倘若能够始终如一这样做,并且大自然的所有音符都这样低上一两度,那么这样做不仅很正确,也很必要:不过必须注意到,大自然不仅在获得光线方面超过我们,就像太阳超过白纸一样,而且在阴影上也远远超过我们。大自然最深沉的阴影是虚空的空间,不能反射任何光线;我们绘制的阴影则是黑色的表面,尽管被画成黑色,但是仍然会反射很多光线,倘若和大自然深沉的阴影相比较,无疑会被当着是光线。因此,我们用白纸表示最强烈的光线,用看得见的受光表面来表示最暗的阴影,与之相对的是大自然以太阳为光,以虚空为阴影。显而易见,大自然能够在耀眼缥缈的天空之色下,使一切物体变暗,但是在物体变成黑色或者类似的东西之前,却又使它们具有一千种距离和色调——其物体受光表面与最接近、最黑暗的物体相比,都更明亮、更清楚、更生动,就像天空比那些受光表面明亮一样。但是假使相对于我们可怜、单调、模糊的黄色油彩,而不是天空,坚持要使物体之间阴影要具有相同的关系,我们立刻就得落入色界的底部,那样的话,我们在这个世上还能够做些什么?我们的一切中间距离从何而来?——我们如何表现各个部分之间那种空间关系,比如,远处的枝干几乎呈黑色的枝叶之间的关系?——我们又如何从中景过渡到前景?当我们如此作为之后,我们又如何表现已经尽可能黑的固体部分与虚空部分之间的区别?在大自然中,这些虚空部分在明亮的表面被清楚地标识出来,明晰而深黑,因此,我们一眼就可以看出。倘若我们像大自然那样,使得不同距离之间的每一个阶梯在阴影上都具有同样的差别,那么这些手法的代价必然是半打距离的消失,必然是同样重要、或者同样明显的距离的消失,从而为获得一个真理而牺牲多个真理。因此,这就是古代大师们获得其色调真理(?)[86]的手段。他们选择那些最突出、最明显的距离阶梯,比方说从天空到叶子,或者从云到山;他们非常精确地模仿阴影上的差异。然后他们就会感到技穷,被逼把树木变成把轮廓而填充满色块,使得画作中的每一个独立部分的空间真理挂一漏万。不过他们对此并不在乎;这给他们省去了麻烦;他们实现了其宏伟的目标,获得了模仿效果;在粗心的普通人想要寻找模仿痕迹的地方,他们实现了目标,获得了艺术所能展示的最广阔、最忠实的色调真理。

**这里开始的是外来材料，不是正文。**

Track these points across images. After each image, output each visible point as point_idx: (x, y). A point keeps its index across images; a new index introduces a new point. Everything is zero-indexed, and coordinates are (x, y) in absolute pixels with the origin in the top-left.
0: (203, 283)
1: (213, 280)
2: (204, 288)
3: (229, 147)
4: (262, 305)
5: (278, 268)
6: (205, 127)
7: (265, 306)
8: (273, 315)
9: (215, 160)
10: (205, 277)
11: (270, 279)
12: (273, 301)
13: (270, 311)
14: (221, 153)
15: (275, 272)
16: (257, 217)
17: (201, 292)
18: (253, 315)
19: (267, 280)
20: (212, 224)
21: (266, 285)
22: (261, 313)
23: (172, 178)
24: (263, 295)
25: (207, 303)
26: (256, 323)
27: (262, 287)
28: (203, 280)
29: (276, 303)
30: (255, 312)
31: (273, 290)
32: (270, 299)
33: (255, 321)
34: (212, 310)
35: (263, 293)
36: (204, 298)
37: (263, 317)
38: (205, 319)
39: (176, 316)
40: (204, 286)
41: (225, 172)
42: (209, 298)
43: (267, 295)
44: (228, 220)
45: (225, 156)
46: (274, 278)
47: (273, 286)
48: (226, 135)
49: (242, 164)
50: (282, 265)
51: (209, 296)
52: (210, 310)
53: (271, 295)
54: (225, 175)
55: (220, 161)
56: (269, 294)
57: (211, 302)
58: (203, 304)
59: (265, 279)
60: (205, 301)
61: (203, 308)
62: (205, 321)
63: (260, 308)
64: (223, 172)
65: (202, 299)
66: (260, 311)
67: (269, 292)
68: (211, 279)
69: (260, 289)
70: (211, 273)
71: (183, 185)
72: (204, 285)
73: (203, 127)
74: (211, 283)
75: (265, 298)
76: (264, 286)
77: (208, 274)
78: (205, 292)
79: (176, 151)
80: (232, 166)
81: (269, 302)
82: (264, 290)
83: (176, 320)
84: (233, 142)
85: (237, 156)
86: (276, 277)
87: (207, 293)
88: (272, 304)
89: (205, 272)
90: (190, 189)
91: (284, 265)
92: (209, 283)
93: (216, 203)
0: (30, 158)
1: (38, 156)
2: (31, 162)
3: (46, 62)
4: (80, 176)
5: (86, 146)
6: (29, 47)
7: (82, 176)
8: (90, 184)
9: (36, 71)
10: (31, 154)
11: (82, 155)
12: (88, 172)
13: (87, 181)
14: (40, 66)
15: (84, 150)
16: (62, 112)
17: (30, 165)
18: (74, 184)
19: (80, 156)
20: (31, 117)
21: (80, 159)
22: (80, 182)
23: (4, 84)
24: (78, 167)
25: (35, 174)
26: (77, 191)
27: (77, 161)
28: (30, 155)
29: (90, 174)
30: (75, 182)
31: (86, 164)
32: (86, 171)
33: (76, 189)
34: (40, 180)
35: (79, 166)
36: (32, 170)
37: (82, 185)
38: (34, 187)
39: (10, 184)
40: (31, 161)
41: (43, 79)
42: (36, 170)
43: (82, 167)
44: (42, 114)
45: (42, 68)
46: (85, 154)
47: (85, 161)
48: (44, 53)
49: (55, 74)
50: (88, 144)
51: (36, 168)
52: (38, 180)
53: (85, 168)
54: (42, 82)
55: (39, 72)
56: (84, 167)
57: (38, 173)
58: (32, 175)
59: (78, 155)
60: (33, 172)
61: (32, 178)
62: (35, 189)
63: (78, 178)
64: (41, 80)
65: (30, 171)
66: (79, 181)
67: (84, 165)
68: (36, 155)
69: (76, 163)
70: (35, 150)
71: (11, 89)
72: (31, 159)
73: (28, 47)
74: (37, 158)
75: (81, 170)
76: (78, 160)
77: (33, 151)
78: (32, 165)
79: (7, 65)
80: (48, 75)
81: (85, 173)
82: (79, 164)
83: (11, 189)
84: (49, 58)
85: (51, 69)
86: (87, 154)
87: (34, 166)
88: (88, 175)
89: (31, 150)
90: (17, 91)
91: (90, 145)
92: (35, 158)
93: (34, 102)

但是他们是浪子,愚蠢的艺术浪子;他们仅仅为了获得一条真理而用尽一切手法,从而使得自己本该获得一千条真理时却无能为力。当我们需要讲述重大的历史时,我们的局限和语言却不能够充分加以表现,只能够根据各个部分的重要性进行删节,对大部分内容进行省略或者否定,从而使我们只能够就其中的二三获得语言上的真实,这种真实真的能够称得上真理吗?不,牺牲了其余真理而获得的真实,也会因为其余部分的缺失而被看着是虚假。树木与天空之间的关系因为树木各个部分彼此之间的关系的缺失而被认为不可能存在。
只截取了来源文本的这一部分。